┌──

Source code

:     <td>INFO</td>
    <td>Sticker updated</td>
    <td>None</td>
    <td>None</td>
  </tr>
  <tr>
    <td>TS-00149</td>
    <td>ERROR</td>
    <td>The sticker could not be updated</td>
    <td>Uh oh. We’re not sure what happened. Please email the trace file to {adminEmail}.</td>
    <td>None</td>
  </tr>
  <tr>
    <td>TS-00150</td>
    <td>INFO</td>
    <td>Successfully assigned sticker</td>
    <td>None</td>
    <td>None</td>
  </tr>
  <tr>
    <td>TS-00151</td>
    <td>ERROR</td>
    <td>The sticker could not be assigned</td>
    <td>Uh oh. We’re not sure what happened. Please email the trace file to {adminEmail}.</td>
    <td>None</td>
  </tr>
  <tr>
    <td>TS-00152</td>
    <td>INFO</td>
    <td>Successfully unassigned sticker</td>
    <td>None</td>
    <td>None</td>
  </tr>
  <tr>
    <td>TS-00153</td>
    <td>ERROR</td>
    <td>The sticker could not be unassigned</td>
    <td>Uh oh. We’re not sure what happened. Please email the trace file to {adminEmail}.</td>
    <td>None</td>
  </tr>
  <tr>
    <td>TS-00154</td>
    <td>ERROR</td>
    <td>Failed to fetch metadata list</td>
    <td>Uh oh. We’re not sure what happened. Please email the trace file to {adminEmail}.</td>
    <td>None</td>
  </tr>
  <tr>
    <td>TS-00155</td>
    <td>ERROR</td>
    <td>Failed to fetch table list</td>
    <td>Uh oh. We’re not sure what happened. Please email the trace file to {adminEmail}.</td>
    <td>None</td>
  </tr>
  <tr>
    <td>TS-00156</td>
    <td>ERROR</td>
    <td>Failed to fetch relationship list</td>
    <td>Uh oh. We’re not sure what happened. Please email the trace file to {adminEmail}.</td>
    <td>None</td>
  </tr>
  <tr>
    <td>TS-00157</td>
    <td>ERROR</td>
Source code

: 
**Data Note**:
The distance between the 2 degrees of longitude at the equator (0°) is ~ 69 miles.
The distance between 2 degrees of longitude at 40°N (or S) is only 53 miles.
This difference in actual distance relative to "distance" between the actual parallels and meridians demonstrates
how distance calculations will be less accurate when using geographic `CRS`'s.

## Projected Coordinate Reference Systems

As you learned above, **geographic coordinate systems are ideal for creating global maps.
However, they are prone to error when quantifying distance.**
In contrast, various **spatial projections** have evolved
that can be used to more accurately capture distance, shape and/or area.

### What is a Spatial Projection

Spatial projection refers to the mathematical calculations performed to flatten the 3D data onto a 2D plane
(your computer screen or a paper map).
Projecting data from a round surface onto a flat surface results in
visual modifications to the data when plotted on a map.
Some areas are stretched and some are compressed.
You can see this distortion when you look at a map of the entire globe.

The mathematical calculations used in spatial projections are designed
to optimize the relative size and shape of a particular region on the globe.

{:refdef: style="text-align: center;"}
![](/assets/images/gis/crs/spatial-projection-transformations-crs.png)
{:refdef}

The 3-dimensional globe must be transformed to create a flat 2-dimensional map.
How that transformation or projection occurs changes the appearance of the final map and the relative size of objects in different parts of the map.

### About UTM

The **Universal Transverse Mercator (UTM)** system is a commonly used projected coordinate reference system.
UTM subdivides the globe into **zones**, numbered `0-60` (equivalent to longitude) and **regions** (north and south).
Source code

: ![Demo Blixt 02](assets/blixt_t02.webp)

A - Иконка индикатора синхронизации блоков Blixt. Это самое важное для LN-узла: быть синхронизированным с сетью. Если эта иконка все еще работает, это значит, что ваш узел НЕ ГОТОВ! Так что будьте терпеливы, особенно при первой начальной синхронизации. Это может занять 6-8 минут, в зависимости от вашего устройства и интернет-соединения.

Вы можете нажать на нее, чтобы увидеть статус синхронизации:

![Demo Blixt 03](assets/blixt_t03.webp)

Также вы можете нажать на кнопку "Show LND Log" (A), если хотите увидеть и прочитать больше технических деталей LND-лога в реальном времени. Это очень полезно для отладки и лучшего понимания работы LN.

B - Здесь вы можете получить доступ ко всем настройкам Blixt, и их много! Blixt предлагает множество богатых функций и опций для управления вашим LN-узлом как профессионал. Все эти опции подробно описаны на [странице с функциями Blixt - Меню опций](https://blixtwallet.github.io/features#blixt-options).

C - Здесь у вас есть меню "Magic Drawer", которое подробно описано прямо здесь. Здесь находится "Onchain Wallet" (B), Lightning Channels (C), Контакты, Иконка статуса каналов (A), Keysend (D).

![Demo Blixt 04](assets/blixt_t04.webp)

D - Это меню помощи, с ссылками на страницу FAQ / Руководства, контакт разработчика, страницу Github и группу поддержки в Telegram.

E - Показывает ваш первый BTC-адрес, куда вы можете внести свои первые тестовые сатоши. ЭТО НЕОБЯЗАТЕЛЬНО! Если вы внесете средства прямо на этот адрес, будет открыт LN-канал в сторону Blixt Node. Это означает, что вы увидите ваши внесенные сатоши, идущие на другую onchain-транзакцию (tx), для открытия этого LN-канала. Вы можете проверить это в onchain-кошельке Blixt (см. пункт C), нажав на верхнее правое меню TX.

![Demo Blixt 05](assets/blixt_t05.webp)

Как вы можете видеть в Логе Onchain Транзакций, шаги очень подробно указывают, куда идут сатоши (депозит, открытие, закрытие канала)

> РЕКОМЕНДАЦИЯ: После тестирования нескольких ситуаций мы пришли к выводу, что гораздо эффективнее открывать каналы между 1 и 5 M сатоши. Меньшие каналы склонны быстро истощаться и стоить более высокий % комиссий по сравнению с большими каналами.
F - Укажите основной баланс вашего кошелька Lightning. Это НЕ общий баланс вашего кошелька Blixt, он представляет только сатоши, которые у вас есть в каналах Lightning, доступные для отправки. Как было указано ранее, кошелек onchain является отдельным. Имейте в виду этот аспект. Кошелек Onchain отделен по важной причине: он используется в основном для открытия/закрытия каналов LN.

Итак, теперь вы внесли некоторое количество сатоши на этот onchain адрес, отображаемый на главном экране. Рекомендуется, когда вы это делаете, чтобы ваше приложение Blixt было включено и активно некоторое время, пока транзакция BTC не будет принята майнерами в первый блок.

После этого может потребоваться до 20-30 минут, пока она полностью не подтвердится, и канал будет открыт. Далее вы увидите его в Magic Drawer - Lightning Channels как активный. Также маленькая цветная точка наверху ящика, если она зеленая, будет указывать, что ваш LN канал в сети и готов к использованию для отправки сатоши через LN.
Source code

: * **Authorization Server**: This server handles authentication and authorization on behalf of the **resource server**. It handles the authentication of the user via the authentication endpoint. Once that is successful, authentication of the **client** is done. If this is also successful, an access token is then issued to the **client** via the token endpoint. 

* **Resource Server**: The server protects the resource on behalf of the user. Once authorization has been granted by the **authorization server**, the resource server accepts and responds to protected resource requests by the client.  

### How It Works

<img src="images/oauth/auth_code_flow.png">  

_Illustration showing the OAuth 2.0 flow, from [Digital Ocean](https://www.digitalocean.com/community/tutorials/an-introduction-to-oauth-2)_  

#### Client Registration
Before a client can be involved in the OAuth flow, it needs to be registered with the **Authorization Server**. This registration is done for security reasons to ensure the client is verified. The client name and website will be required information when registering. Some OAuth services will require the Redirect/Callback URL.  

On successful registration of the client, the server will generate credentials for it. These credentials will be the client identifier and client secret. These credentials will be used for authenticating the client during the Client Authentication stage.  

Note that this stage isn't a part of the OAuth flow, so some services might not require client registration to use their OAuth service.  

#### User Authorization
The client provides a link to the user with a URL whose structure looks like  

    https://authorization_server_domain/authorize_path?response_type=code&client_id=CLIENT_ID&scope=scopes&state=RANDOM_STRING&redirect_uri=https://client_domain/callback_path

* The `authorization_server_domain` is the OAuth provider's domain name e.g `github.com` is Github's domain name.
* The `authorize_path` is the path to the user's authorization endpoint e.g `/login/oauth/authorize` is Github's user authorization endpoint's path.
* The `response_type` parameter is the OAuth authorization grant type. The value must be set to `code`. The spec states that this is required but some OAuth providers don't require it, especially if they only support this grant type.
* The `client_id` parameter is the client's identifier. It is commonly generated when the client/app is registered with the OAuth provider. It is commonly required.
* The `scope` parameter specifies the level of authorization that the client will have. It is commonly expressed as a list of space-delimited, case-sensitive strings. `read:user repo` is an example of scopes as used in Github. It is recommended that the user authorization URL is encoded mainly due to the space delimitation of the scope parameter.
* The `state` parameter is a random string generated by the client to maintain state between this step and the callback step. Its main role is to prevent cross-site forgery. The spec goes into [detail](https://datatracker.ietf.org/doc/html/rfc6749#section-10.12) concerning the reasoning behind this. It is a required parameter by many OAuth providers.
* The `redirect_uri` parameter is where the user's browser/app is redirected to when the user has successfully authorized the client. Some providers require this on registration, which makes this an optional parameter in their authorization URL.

└──

§ Work to be completed: Working from the records above, write out verbatim only the lines from the line containing "Github's domain name." through the line containing "the scope parameter.".

§ Task answer:
* The `authorization_server_domain` is the OAuth provider's domain name e.g `github.com` is Github's domain name.
* The `authorize_path` is the path to the user's authorization endpoint e.g `/login/oauth/authorize` is Github's user authorization endpoint's path.
* The `response_type` parameter is the OAuth authorization grant type. The value must be set to `code`. The spec states that this is required but some OAuth providers don't require it, especially if they only support this grant type.
* The `client_id` parameter is the client's identifier. It is commonly generated when the client/app is registered with the OAuth provider. It is commonly required.
* The `scope` parameter specifies the level of authorization that the client will have. It is commonly expressed as a list of space-delimited, case-sensitive strings. `read:user repo` is an example of scopes as used in Github. It is recommended that the user authorization URL is encoded mainly due to the space delimitation of the scope parameter.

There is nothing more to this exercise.